Only one stretch of the data below is needed: the line with "ng theme of the game and selecting the most" through the last line. Output it exactly and drop the pictures.
╔══
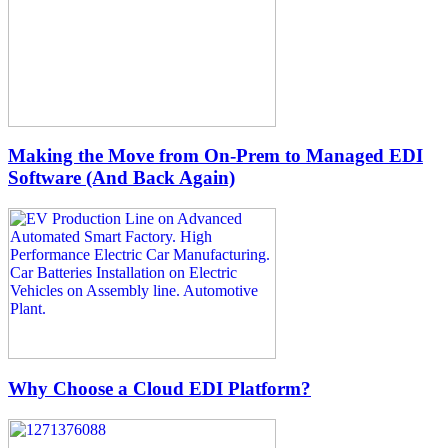
Making the Move from On-Prem to Managed EDI
Software (And Back Again)
Why Choose a Cloud EDI Platform?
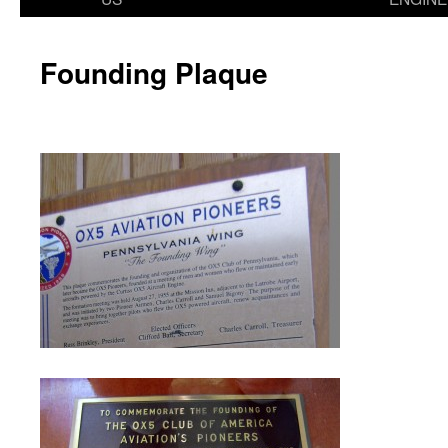
Founding Plaque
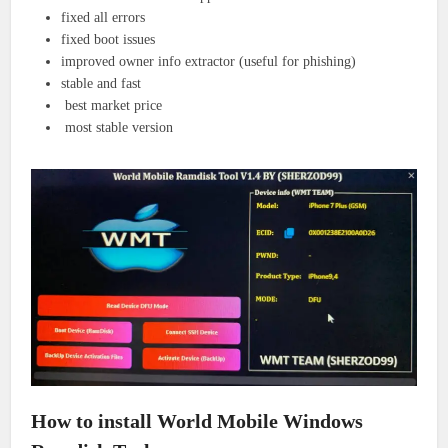
fixed all errors
fixed boot issues
improved owner info extractor (useful for phishing)
stable and fast
best market price
most stable version
How to install World Mobile Windows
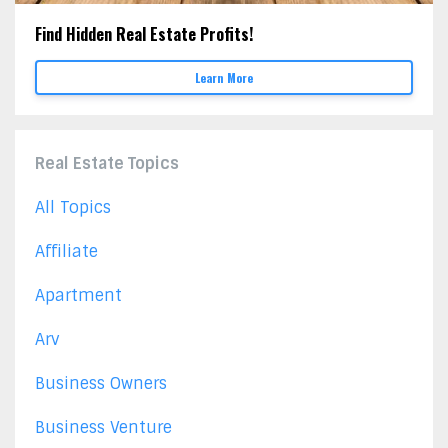
Find Hidden Real Estate Profits!
Learn More
Real Estate Topics
All Topics
Affiliate
Apartment
Arv
Business Owners
Business Venture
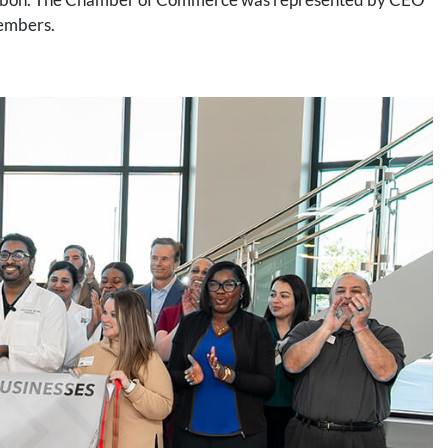
members.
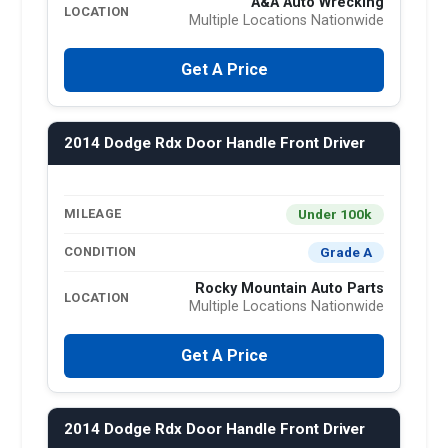
A&A Auto Wrecking
LOCATION
Multiple Locations Nationwide
Get A Price
2014 Dodge Rdx Door Handle Front Driver
Under 100k
MILEAGE
Grade A
CONDITION
Rocky Mountain Auto Parts
LOCATION
Multiple Locations Nationwide
Get A Price
2014 Dodge Rdx Door Handle Front Driver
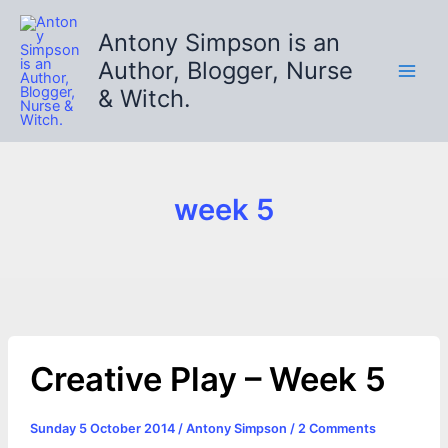
Skip
to
Antony Simpson is an
content
Author, Blogger, Nurse
& Witch.
week 5
Creative Play – Week 5
Sunday 5 October 2014
/
Antony Simpson
/
2 Comments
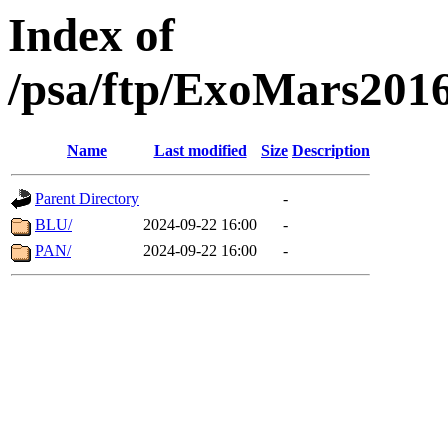
Index of
/psa/ftp/ExoMars201
Name
Last modified
Size
Description
Parent Directory
-
BLU/
2024-09-22 16:00
-
PAN/
2024-09-22 16:00
-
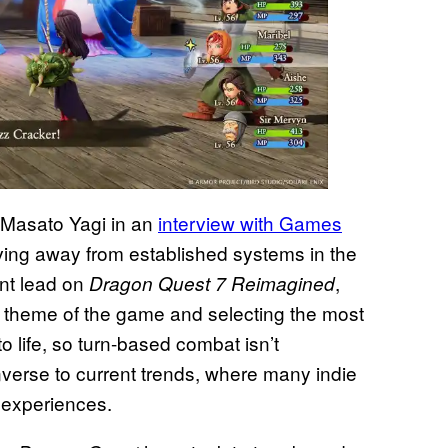
 Masato Yagi in an
interview with Games
ving away from established systems in the
ent lead on
,
Dragon Quest 7 Reimagined
ng theme of the game and selecting the most
o life, so turn-based combat isn’t
nverse to current trends, where many indie
w experiences.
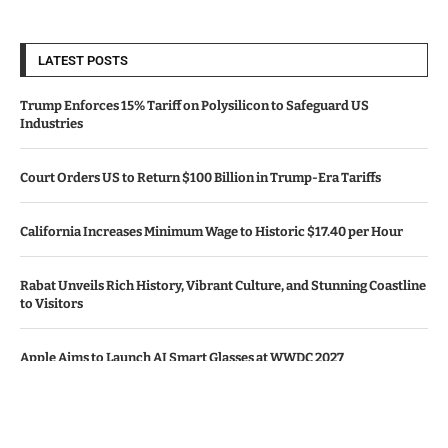
LATEST POSTS
Trump Enforces 15% Tariff on Polysilicon to Safeguard US
Industries
Court Orders US to Return $100 Billion in Trump-Era Tariffs
California Increases Minimum Wage to Historic $17.40 per Hour
Rabat Unveils Rich History, Vibrant Culture, and Stunning Coastline
to Visitors
Apple Aims to Launch AI Smart Glasses at WWDC 2027
© Copyright by CALIFORNIA TV NEWS.
Contact Us : IBC Media, 331 B Wing, Orchard Mall, Royal Palms, Aarey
╚══
#### [YOUR SOLUTION]
ng theme of the game and selecting the most
o life, so turn-based combat isn’t
nverse to current trends, where many indie
w experiences.
LATEST POSTS
Trump Enforces 15% Tariff on Polysilicon to Safeguard US
Industries
Court Orders US to Return $100 Billion in Trump-Era Tariffs
California Increases Minimum Wage to Historic $17.40 per Hour
Rabat Unveils Rich History, Vibrant Culture, and Stunning Coastline
to Visitors
Apple Aims to Launch AI Smart Glasses at WWDC 2027
© Copyright by CALIFORNIA TV NEWS.
Contact Us : IBC Media, 331 B Wing, Orchard Mall, Royal Palms, Aarey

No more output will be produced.